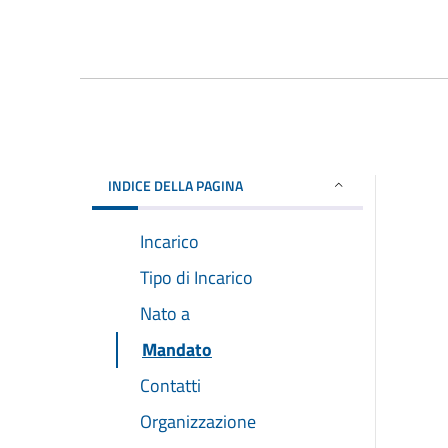
INDICE DELLA PAGINA
Incarico
Tipo di Incarico
Nato a
Mandato
Contatti
Organizzazione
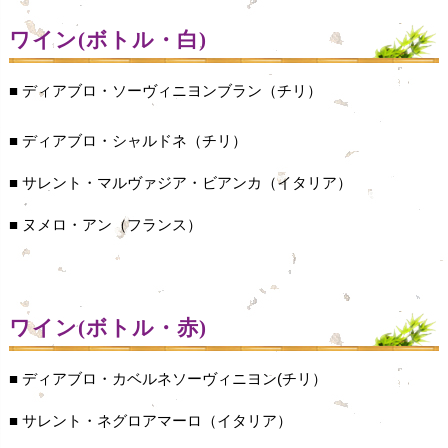
ワイン(ボトル・白)
■ ディアブロ・ソーヴィニヨンブラン（チリ）
■ ディアブロ・シャルドネ（チリ）
■ サレント・マルヴァジア・ビアンカ（イタリア）
■ ヌメロ・アン（フランス）
ワイン(ボトル・赤)
■ ディアブロ・カベルネソーヴィニヨン(チリ）
■ サレント・ネグロアマーロ（イタリア）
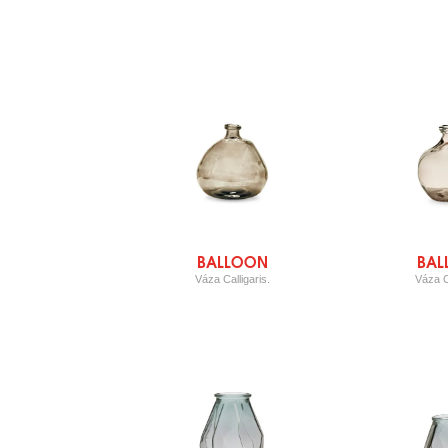
BALLOON
BAL
Váza Calligaris.
Váza Ca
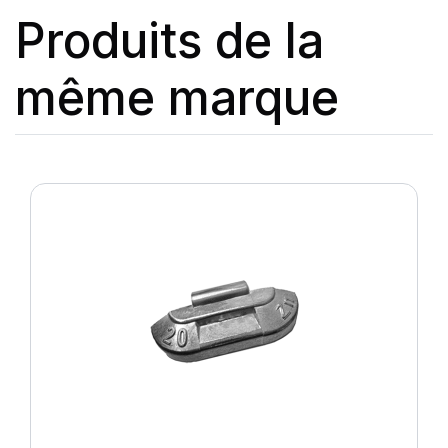
Produits de la
même marque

····················

> _ASSIGNMENT_: Take every entry above and transcribe it exactly, with no pictures in the copy.

> _ANSWER_:
INDICE DELLA PAGINA
Incarico
Tipo di Incarico
Nato a
Mandato
Contatti
Organizzazione
ワイン(ボトル・白)
■ ディアブロ・ソーヴィニヨンブラン（チリ）
■ ディアブロ・シャルドネ（チリ）
■ サレント・マルヴァジア・ビアンカ（イタリア）
■ ヌメロ・アン（フランス）
ワイン(ボトル・赤)
■ ディアブロ・カベルネソーヴィニヨン(チリ）
■ サレント・ネグロアマーロ（イタリア）
BALLOON
BAL
Váza Calligaris.
Váza Ca
Produits de la
même marque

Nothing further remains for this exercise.